AIM OF THE TASK:
Although the entries contain pictures, return everything else in them verbatim and omit the pictures.

---------- DATA ----------

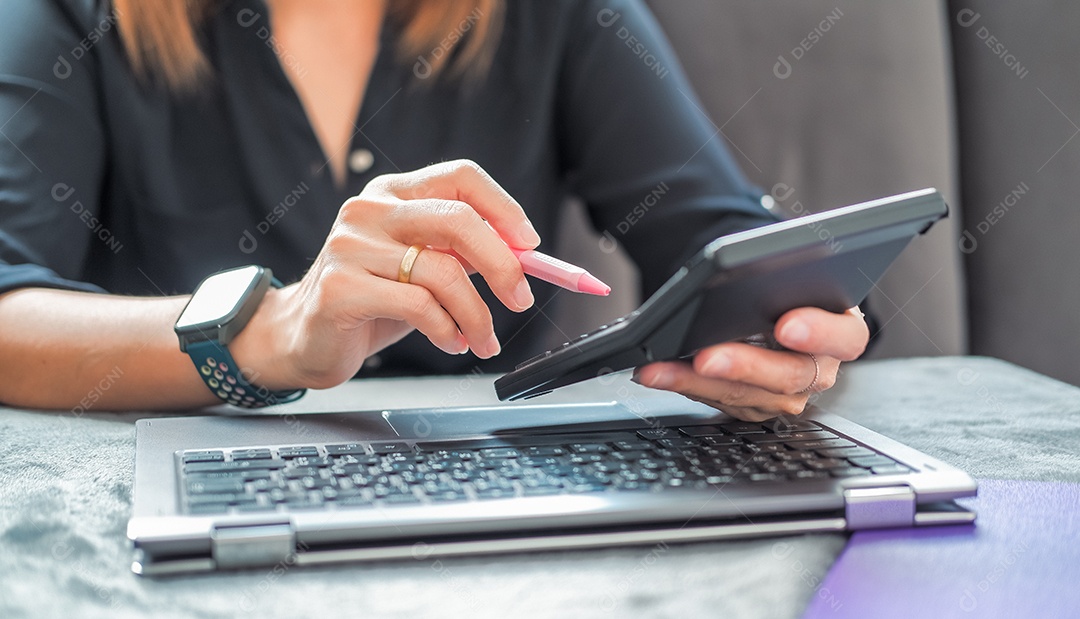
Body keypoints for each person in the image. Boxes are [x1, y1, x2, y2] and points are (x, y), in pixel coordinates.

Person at [0, 0, 868, 420]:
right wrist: (269, 331)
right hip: (182, 484)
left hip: (498, 503)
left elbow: (717, 237)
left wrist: (782, 320)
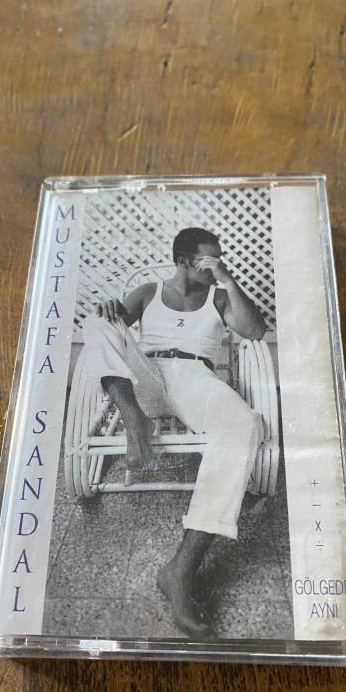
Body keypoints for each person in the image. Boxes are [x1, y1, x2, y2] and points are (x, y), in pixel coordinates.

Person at [82, 227, 267, 640]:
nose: (216, 265)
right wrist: (109, 310)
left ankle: (180, 570)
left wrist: (226, 279)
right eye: (208, 259)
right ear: (183, 260)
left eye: (219, 258)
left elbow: (255, 331)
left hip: (196, 378)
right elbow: (112, 333)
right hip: (145, 378)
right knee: (95, 323)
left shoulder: (219, 297)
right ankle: (135, 420)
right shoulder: (149, 293)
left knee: (245, 423)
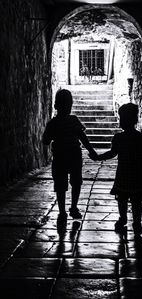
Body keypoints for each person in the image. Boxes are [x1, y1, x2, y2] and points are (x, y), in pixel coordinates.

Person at [90, 103, 142, 235]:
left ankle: (123, 219)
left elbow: (112, 153)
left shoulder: (119, 138)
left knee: (122, 198)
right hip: (138, 175)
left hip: (123, 174)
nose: (121, 121)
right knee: (136, 200)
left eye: (122, 118)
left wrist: (98, 157)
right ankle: (137, 222)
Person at [43, 89, 97, 223]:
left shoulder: (52, 123)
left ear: (55, 105)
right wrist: (91, 151)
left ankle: (62, 212)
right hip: (74, 156)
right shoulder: (74, 121)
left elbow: (45, 141)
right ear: (70, 105)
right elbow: (82, 137)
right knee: (76, 182)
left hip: (59, 158)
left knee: (60, 185)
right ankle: (73, 207)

----------

ANSWER BELOW:
Body keypoints for each person in the image. Boxes are [x1, y1, x2, y2] and points are (x, y), in pixel coordinates.

Person at [0, 0, 868, 420]:
right wrist: (269, 331)
right hip: (182, 484)
left hip: (498, 503)
left elbow: (717, 237)
left wrist: (782, 320)
Body keypoints for each person in the image. Boxes are [x1, y1, x2, y2] and points are (x, y), in pixel coordinates.

Person at [82, 227, 267, 640]:
nose: (216, 265)
right wrist: (109, 310)
left ankle: (180, 570)
left wrist: (226, 279)
right eye: (208, 259)
right ear: (183, 260)
left eye: (219, 258)
left elbow: (255, 331)
left hip: (196, 378)
right elbow: (112, 333)
right hip: (145, 378)
right knee: (95, 323)
left shoulder: (219, 297)
right ankle: (135, 420)
right shoulder: (149, 293)
left knee: (245, 423)
Body keypoints for each person in the image. Boxes are [x1, y1, x2, y2] and points are (x, y), in pixel coordinates.

Person at [90, 103, 142, 235]:
left ankle: (123, 219)
left elbow: (112, 153)
left shoulder: (119, 138)
left knee: (122, 198)
right hip: (138, 175)
left hip: (123, 174)
nose: (121, 121)
right knee: (136, 200)
left eye: (122, 118)
left wrist: (98, 157)
right ankle: (137, 222)
Person at [43, 89, 97, 223]:
left shoulder: (52, 123)
left ear: (55, 105)
right wrist: (91, 151)
left ankle: (62, 212)
right hip: (74, 156)
right shoulder: (74, 121)
left elbow: (45, 141)
right ear: (70, 105)
right elbow: (82, 137)
right knee: (76, 182)
left hip: (59, 158)
left knee: (60, 185)
right ankle: (73, 207)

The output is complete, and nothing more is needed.